# Lexos Visualizations

This script does the following:

1. Creates spaCy docs from a list of text files.
2. Converts the tokens to lower case and filters them to remove digits, punctuation, and whitespace.
3. Tests that the loader is working properly.
4. Store data in a document term matrix.
5. Generates a dendogram from the dtm.

## Configuration

Configure a list of file paths, the labels you wish to use for each document, and the language model you wish to use to parse the texts.

Note that converting long texts to spaCy docs can take a long time.

In [2]:
# Replace with your own data
data = [
    r"C:\Users\jack\OneDrive\Documents\School\summer22\LexosRepo\lexos\tests\test_data\txt\Austen_Pride.txt",
    r"C:\Users\jack\OneDrive\Documents\School\summer22\LexosRepo\lexos\tests\test_data\txt\Austen_Pride.txt"
]
labels = ["Pride", "Sense"]
model = "en_core_web_sm"

## Import Lexos API

In [4]:
# Set local import path
import os
import sys
LEXOS_PATH = "lexos"
if "NOTEBOOK_INITIATED_FLAG" not in globals():
    NOTEBOOK_INITIATED_FLAG = True
    try:
        module_path = os.path.join(os.path.dirname(__file__), os.pardir)
    except:
        module_path = os.path.abspath(os.path.join(LEXOS_PATH))
        %cd lexos
        %pwd
    if module_path not in sys.path:
        sys.path.append(module_path)
        
# Import Lexos API modules
from lexos.io.basic import Loader
from lexos import tokenizer
from lexos.dtm import DTM
from lexos.cutter import Ginsu
try:
    from lexos.cluster.dendrogram import Dendrogram
except ImportError:
    print("Dendogram not imported.")

## Load Texts and Convert to spaCy Docs

In [5]:
# Create the loader and load the data
loader = Loader()
loader.load(data)

# Make the docs -- currently takes a long time with full novels
docs = tokenizer.make_docs(loader.texts, model=model)

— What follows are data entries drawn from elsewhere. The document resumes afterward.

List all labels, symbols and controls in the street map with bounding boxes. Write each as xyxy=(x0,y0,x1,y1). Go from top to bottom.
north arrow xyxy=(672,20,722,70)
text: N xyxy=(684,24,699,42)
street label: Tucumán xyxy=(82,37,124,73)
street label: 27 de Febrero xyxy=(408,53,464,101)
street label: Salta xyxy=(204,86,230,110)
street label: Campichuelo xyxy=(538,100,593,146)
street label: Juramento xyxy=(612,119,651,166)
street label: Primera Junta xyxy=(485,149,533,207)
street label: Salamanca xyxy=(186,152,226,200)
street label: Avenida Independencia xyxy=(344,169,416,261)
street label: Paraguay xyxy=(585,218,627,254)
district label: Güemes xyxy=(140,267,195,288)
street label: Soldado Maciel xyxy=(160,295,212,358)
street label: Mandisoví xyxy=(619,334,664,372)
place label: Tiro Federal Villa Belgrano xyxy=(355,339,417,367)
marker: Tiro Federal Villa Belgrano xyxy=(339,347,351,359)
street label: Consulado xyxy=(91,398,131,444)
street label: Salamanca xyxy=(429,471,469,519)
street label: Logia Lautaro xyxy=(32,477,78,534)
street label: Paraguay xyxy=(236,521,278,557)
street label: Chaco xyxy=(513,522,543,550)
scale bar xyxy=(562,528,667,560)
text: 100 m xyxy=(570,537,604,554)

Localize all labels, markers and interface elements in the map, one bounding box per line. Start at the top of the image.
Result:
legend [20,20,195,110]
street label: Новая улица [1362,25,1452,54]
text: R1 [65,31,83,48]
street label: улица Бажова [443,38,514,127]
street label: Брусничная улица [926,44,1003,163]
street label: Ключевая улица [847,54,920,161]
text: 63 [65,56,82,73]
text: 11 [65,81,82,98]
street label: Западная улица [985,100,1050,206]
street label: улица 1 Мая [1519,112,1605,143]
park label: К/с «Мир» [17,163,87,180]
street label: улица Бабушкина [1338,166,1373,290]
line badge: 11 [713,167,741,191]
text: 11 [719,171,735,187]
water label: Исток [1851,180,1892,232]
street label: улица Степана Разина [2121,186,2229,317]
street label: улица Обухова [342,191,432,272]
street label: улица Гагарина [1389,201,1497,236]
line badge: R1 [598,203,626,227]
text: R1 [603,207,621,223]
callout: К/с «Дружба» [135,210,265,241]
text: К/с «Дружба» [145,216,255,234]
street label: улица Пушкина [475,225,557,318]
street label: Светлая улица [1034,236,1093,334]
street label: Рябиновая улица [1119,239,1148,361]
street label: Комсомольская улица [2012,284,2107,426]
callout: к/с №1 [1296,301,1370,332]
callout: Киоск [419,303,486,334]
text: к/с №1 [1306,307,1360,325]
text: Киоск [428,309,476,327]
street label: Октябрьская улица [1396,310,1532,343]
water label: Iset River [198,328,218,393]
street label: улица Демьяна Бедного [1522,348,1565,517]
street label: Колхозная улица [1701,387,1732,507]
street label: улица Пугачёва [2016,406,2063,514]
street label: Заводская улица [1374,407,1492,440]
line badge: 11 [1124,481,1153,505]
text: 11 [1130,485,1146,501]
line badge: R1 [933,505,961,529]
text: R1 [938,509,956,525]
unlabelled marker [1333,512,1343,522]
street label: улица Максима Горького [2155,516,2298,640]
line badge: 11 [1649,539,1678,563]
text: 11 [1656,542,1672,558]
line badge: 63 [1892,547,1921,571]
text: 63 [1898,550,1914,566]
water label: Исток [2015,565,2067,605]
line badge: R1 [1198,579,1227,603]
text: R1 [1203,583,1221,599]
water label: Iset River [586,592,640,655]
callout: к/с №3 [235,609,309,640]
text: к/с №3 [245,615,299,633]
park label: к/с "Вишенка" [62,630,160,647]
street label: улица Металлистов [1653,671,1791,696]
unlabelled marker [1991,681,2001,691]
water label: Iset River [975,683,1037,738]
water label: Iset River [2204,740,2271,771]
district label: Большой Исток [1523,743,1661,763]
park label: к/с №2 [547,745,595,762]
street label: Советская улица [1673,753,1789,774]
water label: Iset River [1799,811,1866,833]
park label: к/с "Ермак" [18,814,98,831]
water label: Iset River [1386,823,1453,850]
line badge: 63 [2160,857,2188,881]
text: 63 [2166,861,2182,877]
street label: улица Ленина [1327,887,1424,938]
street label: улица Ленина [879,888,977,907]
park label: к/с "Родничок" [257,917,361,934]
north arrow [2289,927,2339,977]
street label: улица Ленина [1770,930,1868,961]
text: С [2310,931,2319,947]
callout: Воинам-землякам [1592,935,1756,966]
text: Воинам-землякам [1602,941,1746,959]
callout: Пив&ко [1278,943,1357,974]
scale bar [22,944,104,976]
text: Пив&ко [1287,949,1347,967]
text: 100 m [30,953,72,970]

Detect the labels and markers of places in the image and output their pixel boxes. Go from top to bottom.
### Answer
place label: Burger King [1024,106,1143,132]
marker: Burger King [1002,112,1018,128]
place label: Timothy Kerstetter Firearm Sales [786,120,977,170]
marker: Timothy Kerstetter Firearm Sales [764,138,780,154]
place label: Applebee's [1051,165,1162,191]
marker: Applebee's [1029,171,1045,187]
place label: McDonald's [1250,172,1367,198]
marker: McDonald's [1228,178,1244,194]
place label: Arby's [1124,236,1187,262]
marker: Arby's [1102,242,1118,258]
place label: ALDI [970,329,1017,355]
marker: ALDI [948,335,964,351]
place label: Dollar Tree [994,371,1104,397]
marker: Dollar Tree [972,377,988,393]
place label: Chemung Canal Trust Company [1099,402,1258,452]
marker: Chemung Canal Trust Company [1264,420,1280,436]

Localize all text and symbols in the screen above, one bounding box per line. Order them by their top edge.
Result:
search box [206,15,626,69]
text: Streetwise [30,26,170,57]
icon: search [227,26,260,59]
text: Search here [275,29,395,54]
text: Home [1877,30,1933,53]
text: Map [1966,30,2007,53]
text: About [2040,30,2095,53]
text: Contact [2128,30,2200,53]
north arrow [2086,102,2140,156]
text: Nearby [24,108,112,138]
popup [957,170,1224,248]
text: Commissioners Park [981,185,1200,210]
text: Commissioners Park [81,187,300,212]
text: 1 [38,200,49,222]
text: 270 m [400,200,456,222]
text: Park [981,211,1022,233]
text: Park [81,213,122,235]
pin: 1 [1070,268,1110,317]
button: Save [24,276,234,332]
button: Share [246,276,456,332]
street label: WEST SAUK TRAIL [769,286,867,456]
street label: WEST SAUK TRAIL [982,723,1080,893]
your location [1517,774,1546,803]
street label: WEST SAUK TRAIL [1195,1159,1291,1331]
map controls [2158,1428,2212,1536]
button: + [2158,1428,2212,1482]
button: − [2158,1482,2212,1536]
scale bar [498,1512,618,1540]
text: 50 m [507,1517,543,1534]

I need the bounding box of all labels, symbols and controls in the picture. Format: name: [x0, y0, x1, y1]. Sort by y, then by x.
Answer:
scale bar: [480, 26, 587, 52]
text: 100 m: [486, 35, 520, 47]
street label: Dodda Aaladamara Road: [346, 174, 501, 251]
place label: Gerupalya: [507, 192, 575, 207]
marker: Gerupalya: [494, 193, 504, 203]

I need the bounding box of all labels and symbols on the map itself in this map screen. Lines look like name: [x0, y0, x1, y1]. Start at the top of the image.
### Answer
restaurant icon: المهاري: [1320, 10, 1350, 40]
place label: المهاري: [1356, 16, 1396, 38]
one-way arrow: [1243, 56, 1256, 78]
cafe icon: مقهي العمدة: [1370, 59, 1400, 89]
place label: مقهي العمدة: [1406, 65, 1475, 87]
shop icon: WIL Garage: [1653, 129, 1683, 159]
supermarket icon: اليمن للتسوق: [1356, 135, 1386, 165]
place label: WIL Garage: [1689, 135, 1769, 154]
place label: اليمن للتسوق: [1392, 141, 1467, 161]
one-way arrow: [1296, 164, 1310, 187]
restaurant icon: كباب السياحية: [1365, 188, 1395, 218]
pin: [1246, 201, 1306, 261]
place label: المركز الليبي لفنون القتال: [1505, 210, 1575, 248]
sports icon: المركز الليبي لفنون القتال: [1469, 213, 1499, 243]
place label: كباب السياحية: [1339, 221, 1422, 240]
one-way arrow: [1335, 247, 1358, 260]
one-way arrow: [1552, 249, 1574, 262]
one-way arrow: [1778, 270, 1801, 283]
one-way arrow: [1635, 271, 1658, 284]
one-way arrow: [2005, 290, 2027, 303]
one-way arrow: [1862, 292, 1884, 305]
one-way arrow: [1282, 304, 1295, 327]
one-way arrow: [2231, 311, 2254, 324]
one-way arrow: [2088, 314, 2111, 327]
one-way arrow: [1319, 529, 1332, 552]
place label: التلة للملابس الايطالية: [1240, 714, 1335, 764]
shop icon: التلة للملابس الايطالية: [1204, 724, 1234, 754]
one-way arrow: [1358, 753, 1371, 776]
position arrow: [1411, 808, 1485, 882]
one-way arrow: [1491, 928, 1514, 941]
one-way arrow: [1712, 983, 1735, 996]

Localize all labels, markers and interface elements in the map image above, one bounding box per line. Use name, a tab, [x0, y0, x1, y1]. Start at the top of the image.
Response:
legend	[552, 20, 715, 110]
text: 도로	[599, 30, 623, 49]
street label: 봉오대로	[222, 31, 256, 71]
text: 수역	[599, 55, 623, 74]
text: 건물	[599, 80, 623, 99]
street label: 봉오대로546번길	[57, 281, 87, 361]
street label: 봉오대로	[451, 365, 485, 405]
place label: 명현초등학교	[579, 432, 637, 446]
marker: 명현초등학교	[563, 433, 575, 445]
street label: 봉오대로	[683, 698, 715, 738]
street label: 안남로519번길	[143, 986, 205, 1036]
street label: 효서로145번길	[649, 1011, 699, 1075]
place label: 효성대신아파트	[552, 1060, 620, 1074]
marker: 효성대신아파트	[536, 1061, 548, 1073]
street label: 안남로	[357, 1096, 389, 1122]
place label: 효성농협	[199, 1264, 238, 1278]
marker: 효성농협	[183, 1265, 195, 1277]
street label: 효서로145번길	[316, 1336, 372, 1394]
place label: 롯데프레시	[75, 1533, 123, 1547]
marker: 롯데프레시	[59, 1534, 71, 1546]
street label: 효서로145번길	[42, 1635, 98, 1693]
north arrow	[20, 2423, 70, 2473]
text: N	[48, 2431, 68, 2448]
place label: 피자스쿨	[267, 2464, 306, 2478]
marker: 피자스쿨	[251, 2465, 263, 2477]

## Ensure Loader is working correctly

In [6]:
for i, text in enumerate(docs):
    print(text[0:50])
    print("\n")

 Pride and Prejudice
by Jane Austen
Chapter 1
It is a truth universally acknowledged, that a single man in possession of a good fortune, must be in want of a wife.
However little known the feelings or views of such a man


 Pride and Prejudice
by Jane Austen
Chapter 1
It is a truth universally acknowledged, that a single man in possession of a good fortune, must be in want of a wife.
However little known the feelings or views of such a man




## Cut texts

In [7]:
from lexos.cutter import Ginsu
cutter = Ginsu()

result = cutter.splitn(docs, n=3, merge_threshold=0.5, overlap=None)

## Initiate DTM

In [8]:
from lexos.dtm import DTM
labels = ["Pride_and_Prejudice", "Sense_and_Sensibility"]
dtm = DTM(docs, labels)

labels = ["Pride1", "Pride2", "Pride3", "Sense1", "Sense2", "Sense3"]
#result = [doc.text for doc in result]
#print (result[0])
dtm2 = DTM(result[0], labels)

ModuleNotFoundError: No module named 'cytoolz'

## Create Dendogram

In [None]:
dendrogram = Dendrogram(dtm, show=True)

## Create WordCloud

In [None]:
from lexos.visualization.cloud.wordcloud import multicloud
labels = dtm.get_table().columns.tolist()[1:]
multicloud(dtm, docs=None, opts=None, ncols=3, title=None, labels=None, show=True, figure_opts=None, round=None, filename=None)

## Create BubbleViz

In [None]:
from lexos.visualization.bubbleviz import bubbleviz
bubbleviz(dtm)